本文
説明

両面粘着テープおよび研磨部材

【課題】両面粘着テープを用いて研磨部材を定盤に固定する際に貼り直しを容易にする。
【解決手段】本発明のある実施の形態の両面粘着テープ10は、定盤への粘着面となる第1の粘着剤層30と、研磨部材への粘着面となる第2の粘着剤層40と、第1の粘着剤層30と第2の粘着剤層40との間の基材20とを含む。このような層構成の両面粘着テープ10において、第1の粘着剤層30のループタック粘着力が16N/50mm以下である。

【発明の詳細な説明】
【技術分野】
【0001】
本発明は、液晶用ガラスなどの被研磨材の研磨に用いられる研磨部材を定盤に固定するための両面粘着テープに関する。
【背景技術】
【0002】
従来、液晶用ガラス、シリコンウェハ、ハードディスク基板などの表面を研磨する研磨装置が知られている。研磨装置では、被研磨部材を支持する研磨パッドを定盤に固定する際や、研磨布を定盤に固定する際に両面粘着テープが用いられている。
【0003】
近年、たとえば、液晶ディスプレイの大型化に伴なって液晶用ガラスの大型化が進行している。大型化した被研磨部材を研磨するために、研磨装置で使用される研磨パッドや研磨布(以下、研磨パッドと研磨布を総称して研磨部材ともいう)も大型化してきており、大型化した研磨パッドや研磨布を定盤に固定する要求に応えるため広幅の両面粘着テープが必要とされている。たとえば、広幅の両面粘着テープとして、基材フィルムの幅が2m以上である両面粘着テープが開発されている。

資料
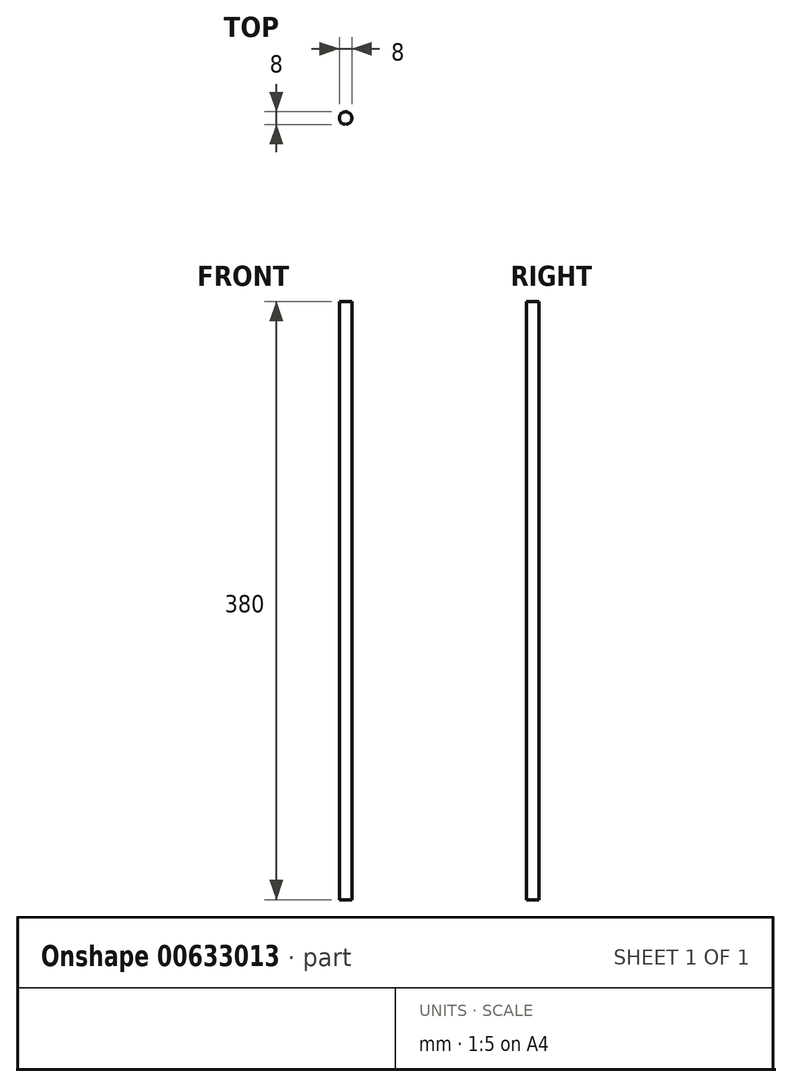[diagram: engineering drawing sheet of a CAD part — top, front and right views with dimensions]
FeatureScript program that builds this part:
annotation { "Feature Type Name" : "Feature", "Feature Type Description" : "" }
export const myFeature = defineFeature(function(context is Context, id is Id, definition is map)
    precondition{}
    {
        {
            var Q0;
            Q0=qCreatedBy(makeId("Top.planeOp"),FACE);
            var sketch = newSketch(context, id + "F0", { "sketchPlane" : qUnion([Q0])});
            skCircle(sketch, "E0", {"center": v(0, 0) * mm, "radius": 4 * mm});
            skSolve(sketch);
        }
        {
            var Q0;
            Q0=qSketchRegion(id+"F0",true);
            extrude(context, id + "F1", {"entities" : qUnion([Q0]), "depth" : 380 * mm});
        }
    });
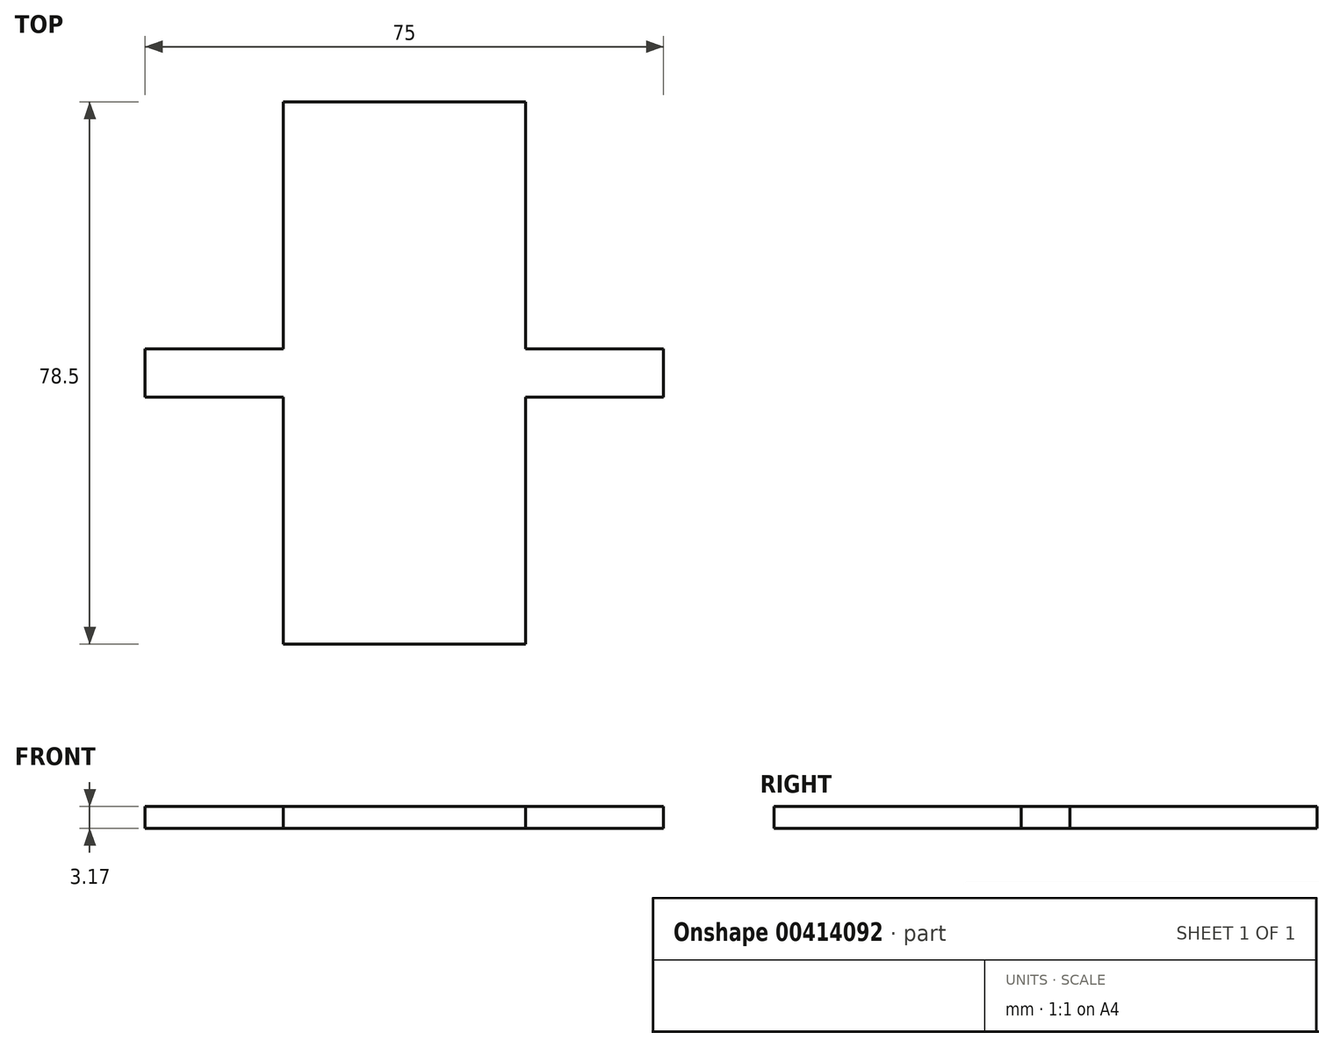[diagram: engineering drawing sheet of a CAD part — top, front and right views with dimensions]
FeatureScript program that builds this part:
annotation { "Feature Type Name" : "Feature", "Feature Type Description" : "" }
export const myFeature = defineFeature(function(context is Context, id is Id, definition is map)
    precondition{}
    {
        {
            var Q0;
            Q0=qCreatedBy(makeId("Top.planeOp"),FACE);
            var sketch = newSketch(context, id + "F0", { "sketchPlane" : qUnion([Q0])});
            skLineSegment(sketch, "E0.bottom", {"start": v(0, 0) * mm, "end": v(35, 0) * mm});
            skLineSegment(sketch, "E0.top", {"start": v(0, 78.5) * mm, "end": v(35, 78.5) * mm});
            skLineSegment(sketch, "E0.left", {"start": v(0, 0) * mm, "end": v(0, 35.75) * mm});
            skLineSegment(sketch, "E0.right", {"start": v(35, 0) * mm, "end": v(35, 35.75) * mm});
            skLineSegment(sketch, "E1.top", {"start": v(-20, 35.75) * mm, "end": v(0, 35.75) * mm});
            skLineSegment(sketch, "E1.left", {"start": v(-20, 39.25) * mm, "end": v(-20, 35.75) * mm});
            skLineSegment(sketch, "E2.top", {"start": v(-20, 42.75) * mm, "end": v(0, 42.75) * mm});
            skLineSegment(sketch, "E2.left", {"start": v(-20, 39.25) * mm, "end": v(-20, 42.75) * mm});
            skLineSegment(sketch, "E3.top", {"start": v(55, 42.75) * mm, "end": v(35, 42.75) * mm});
            skLineSegment(sketch, "E3.left", {"start": v(55, 39.25) * mm, "end": v(55, 42.75) * mm});
            skLineSegment(sketch, "E4.top", {"start": v(55, 35.75) * mm, "end": v(35, 35.75) * mm});
            skLineSegment(sketch, "E4.left", {"start": v(55, 39.25) * mm, "end": v(55, 35.75) * mm});
            skLineSegment(sketch, "E5.trimOffspring", {"start": v(0, 42.75) * mm, "end": v(0, 78.5) * mm});
            skPoint(sketch, "E6.orphan", {"position": v(0, 39.25) * mm});
            skLineSegment(sketch, "E7.trimOffspring", {"start": v(35, 42.75) * mm, "end": v(35, 78.5) * mm});
            skPoint(sketch, "E8.start.orphan", {"position": v(35, 39.25) * mm});
            skSolve(sketch);
        }
        {
            var Q0;
            Q0=makeQuery(id+"F0.imprint","IMPRINT",FACE,{"disambiguationData":[TD([[makeQuery(id+"F0.imprint","IMPRINT",EDGE,{"derivedFrom":sQuery(id+"F0.wireOp",EDGE,"E0.bottom")}),1.0]])]});
            extrude(context, id + "F1", {"entities" : qUnion([Q0]), "depth" : 3.17 * mm});
        }
    });
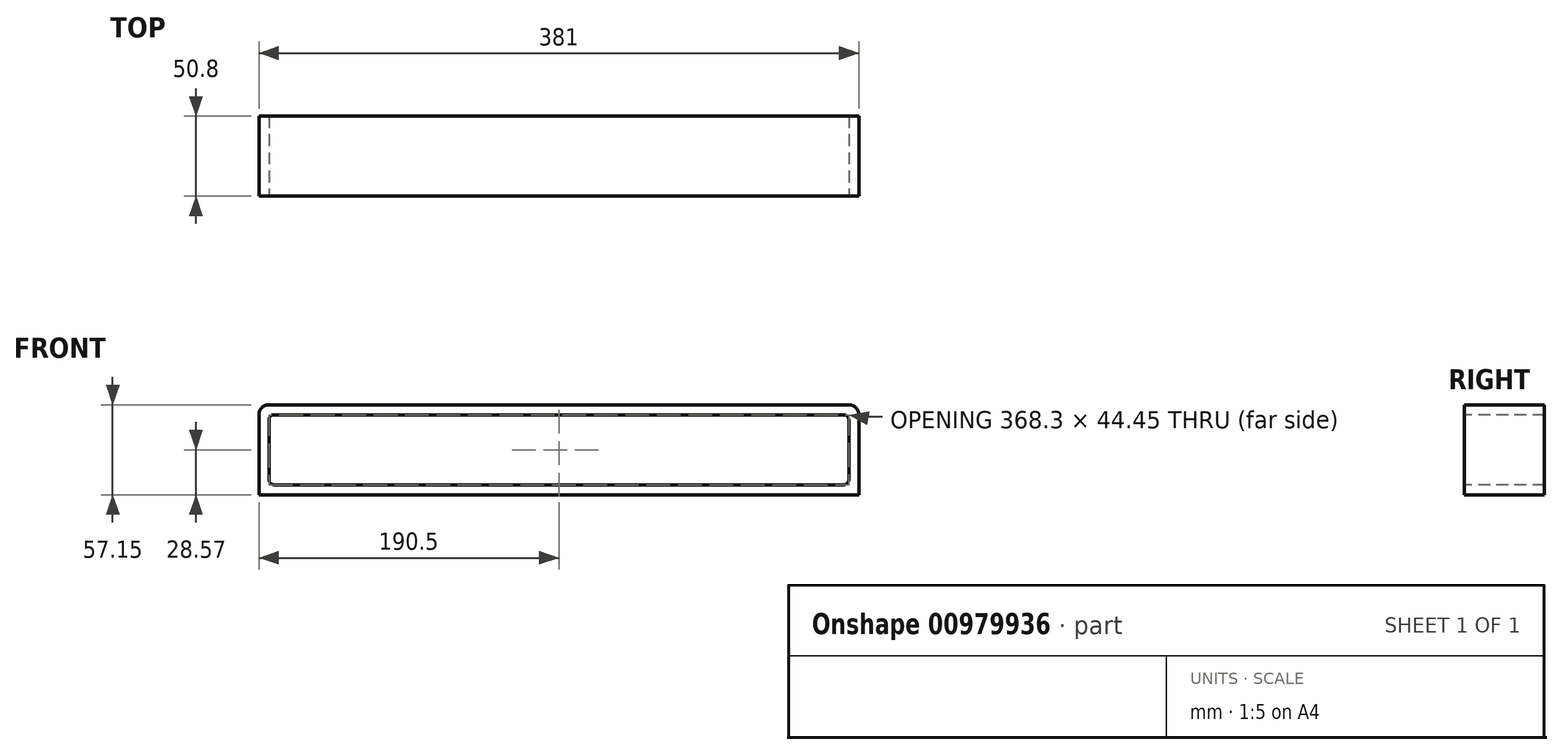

設問 1
両面粘着テープの本文のうち、「両面粘着テープおよび研磨部材」という語句を含むところから始まり「粘着テープが用いられている。」で終わる部分を、そのまま書き写しなさい。
設問 2
両面粘着テープの本文によれば、両面粘着テープ10の第1の粘着剤層30のループタック粘着力はどのような値か。
設問 3
両面粘着テープの本文では、広幅の両面粘着テープが必要とされるようになったのはなぜだと述べているか。1〜3文で説明しなさい。
記録は参照しなくてよい。

解答 1
両面粘着テープおよび研磨部材

【課題】両面粘着テープを用いて研磨部材を定盤に固定する際に貼り直しを容易にする。
【解決手段】本発明のある実施の形態の両面粘着テープ10は、定盤への粘着面となる第1の粘着剤層30と、研磨部材への粘着面となる第2の粘着剤層40と、第1の粘着剤層30と第2の粘着剤層40との間の基材20とを含む。このような層構成の両面粘着テープ10において、第1の粘着剤層30のループタック粘着力が16N/50mm以下である。

【発明の詳細な説明】
【技術分野】
【0001】
本発明は、液晶用ガラスなどの被研磨材の研磨に用いられる研磨部材を定盤に固定するための両面粘着テープに関する。
【背景技術】
【0002】
従来、液晶用ガラス、シリコンウェハ、ハードディスク基板などの表面を研磨する研磨装置が知られている。研磨装置では、被研磨部材を支持する研磨パッドを定盤に固定する際や、研磨布を定盤に固定する際に両面粘着テープが用いられている。

解答 2
16N/50mm以下である。

解答 3
液晶ディスプレイの大型化に伴って液晶用ガラスなどの被研磨部材が大型化し、それを研磨する研磨パッドや研磨布も大型化してきたからである。大型化した研磨部材を定盤に固定する要求に応えるため、広幅の両面粘着テープが必要とされている。